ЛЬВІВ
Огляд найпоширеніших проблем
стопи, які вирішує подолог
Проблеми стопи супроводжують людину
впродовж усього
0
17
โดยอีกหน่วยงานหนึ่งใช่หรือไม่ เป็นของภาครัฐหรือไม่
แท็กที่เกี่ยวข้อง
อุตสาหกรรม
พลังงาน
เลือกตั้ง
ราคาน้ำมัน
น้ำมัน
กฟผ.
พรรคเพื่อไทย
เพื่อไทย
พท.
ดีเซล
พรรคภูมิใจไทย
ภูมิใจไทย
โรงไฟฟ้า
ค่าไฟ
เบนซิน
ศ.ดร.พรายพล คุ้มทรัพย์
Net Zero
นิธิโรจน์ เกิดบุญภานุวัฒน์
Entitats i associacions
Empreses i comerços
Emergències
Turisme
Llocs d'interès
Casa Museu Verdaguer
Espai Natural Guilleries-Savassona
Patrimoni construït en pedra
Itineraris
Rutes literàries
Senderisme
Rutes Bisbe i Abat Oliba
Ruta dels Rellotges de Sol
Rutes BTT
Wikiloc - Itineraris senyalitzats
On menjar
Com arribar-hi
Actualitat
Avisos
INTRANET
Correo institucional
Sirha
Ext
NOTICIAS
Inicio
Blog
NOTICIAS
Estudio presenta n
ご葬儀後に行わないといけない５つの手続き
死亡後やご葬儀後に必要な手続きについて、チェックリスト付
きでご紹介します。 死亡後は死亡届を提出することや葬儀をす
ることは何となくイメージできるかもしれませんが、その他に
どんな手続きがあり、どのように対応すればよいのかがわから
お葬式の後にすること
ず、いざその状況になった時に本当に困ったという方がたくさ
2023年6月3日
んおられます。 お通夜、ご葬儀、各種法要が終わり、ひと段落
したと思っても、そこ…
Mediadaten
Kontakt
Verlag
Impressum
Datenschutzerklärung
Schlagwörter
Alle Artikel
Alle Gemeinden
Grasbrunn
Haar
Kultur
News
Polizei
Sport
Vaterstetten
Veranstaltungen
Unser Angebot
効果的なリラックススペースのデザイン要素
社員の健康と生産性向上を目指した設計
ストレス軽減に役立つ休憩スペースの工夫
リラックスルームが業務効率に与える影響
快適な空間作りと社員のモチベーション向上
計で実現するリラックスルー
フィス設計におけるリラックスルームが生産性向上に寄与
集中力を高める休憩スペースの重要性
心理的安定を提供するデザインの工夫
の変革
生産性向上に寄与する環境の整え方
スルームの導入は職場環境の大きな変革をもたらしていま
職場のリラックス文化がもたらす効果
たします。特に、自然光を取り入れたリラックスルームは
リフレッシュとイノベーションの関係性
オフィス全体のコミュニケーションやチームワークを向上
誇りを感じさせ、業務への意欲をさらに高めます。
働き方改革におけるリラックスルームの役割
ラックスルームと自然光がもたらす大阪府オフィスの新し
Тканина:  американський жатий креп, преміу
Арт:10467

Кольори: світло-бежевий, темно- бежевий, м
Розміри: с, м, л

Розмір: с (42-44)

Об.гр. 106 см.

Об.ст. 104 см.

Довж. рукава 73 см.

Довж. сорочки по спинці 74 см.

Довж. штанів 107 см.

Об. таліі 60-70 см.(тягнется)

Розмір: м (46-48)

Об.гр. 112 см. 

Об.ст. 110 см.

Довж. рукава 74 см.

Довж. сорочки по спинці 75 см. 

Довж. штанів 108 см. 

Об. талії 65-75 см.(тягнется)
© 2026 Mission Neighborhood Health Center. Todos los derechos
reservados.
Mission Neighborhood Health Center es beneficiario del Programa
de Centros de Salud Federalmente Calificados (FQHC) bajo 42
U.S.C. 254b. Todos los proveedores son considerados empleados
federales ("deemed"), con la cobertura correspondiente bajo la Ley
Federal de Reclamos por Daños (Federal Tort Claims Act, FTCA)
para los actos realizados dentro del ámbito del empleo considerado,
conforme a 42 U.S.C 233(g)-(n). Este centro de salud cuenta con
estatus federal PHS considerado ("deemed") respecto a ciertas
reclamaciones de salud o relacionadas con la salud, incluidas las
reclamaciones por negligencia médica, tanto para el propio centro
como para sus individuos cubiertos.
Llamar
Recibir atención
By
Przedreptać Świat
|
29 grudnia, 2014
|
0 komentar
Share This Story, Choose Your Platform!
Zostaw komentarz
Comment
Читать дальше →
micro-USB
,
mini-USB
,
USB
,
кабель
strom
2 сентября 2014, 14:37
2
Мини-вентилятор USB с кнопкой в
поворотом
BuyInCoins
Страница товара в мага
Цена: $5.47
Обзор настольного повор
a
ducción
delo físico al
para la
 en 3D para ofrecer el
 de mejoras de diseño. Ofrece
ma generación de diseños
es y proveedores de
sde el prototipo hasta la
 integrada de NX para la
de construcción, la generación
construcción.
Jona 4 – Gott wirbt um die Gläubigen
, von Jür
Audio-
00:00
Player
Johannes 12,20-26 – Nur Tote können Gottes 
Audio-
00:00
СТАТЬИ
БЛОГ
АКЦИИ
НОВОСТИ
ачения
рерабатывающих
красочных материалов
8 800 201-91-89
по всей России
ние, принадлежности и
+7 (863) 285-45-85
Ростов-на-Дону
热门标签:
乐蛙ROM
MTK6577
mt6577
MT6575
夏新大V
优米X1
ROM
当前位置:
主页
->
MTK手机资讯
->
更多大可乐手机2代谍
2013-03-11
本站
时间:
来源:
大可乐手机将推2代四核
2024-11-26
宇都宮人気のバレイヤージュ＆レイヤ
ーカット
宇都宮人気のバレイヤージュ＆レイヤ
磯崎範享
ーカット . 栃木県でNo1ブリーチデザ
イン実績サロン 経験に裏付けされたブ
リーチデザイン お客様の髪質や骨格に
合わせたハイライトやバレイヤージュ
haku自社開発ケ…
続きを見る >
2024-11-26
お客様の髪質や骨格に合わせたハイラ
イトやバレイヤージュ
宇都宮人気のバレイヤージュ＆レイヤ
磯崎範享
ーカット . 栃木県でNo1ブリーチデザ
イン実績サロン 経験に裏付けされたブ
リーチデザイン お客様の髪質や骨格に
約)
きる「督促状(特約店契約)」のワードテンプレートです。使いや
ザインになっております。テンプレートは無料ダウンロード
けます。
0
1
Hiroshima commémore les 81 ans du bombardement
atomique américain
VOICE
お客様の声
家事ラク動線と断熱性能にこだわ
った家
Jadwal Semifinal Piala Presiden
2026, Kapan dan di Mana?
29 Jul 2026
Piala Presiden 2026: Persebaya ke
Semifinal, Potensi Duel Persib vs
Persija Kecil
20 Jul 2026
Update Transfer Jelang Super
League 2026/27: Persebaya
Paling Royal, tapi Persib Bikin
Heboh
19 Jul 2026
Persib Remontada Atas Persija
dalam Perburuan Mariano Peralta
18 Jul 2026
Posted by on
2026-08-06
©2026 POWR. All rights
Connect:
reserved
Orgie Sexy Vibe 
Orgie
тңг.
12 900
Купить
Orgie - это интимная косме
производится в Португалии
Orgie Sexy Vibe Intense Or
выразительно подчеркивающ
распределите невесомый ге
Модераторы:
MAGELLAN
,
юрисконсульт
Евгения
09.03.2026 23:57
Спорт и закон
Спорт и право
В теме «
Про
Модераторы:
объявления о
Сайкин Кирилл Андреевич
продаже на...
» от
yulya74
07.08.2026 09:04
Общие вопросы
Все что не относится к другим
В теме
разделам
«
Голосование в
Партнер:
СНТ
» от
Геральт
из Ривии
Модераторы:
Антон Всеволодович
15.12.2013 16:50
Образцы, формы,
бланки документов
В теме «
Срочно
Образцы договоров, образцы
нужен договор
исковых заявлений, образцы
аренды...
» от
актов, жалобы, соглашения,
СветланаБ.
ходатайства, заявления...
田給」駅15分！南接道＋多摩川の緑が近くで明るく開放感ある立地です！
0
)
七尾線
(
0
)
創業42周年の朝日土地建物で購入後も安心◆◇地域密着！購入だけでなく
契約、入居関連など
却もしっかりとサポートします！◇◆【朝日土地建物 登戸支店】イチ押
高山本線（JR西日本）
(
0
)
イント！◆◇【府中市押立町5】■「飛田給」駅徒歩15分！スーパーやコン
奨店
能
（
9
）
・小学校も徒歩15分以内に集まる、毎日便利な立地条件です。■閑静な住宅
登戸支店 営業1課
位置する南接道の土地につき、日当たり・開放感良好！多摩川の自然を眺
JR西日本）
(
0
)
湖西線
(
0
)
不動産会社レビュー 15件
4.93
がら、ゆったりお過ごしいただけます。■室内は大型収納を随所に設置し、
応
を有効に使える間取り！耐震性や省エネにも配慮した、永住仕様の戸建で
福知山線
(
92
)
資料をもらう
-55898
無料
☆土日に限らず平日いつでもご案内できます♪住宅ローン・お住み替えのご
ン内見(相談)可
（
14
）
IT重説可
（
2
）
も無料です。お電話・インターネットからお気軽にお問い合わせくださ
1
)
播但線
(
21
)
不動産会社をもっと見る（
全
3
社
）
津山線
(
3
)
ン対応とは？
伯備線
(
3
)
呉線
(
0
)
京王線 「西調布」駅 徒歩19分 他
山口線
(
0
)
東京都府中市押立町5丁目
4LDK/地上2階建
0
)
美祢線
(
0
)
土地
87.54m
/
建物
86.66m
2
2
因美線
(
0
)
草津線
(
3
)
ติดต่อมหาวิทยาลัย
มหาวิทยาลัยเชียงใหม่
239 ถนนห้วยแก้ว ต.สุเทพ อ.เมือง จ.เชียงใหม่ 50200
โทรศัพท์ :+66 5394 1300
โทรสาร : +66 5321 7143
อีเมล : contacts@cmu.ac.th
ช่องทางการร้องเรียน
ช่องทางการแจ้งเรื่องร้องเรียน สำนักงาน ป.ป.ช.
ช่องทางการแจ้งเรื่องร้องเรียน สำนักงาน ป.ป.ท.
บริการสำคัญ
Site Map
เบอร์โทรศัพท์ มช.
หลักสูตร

····················

### Problem to solve
Output as a numbered list the lines of the material, starting with its first line and going on through the line with "Wikiloc - Itineraris senyalitzats", both included. Leave out blank lines.

### Result for this exercise
1. ЛЬВІВ
2. Огляд найпоширеніших проблем
3. стопи, які вирішує подолог
4. Проблеми стопи супроводжують людину
5. впродовж усього
6. 0
7. 17
8. โดยอีกหน่วยงานหนึ่งใช่หรือไม่ เป็นของภาครัฐหรือไม่
9. แท็กที่เกี่ยวข้อง
10. อุตสาหกรรม
11. พลังงาน
12. เลือกตั้ง
13. ราคาน้ำมัน
14. น้ำมัน
15. กฟผ.
16. พรรคเพื่อไทย
17. เพื่อไทย
18. พท.
19. ดีเซล
20. พรรคภูมิใจไทย
21. ภูมิใจไทย
22. โรงไฟฟ้า
23. ค่าไฟ
24. เบนซิน
25. ศ.ดร.พรายพล คุ้มทรัพย์
26. Net Zero
27. นิธิโรจน์ เกิดบุญภานุวัฒน์
28. Entitats i associacions
29. Empreses i comerços
30. Emergències
31. Turisme
32. Llocs d'interès
33. Casa Museu Verdaguer
34. Espai Natural Guilleries-Savassona
35. Patrimoni construït en pedra
36. Itineraris
37. Rutes literàries
38. Senderisme
39. Rutes Bisbe i Abat Oliba
40. Ruta dels Rellotges de Sol
41. Rutes BTT
42. Wikiloc - Itineraris senyalitzats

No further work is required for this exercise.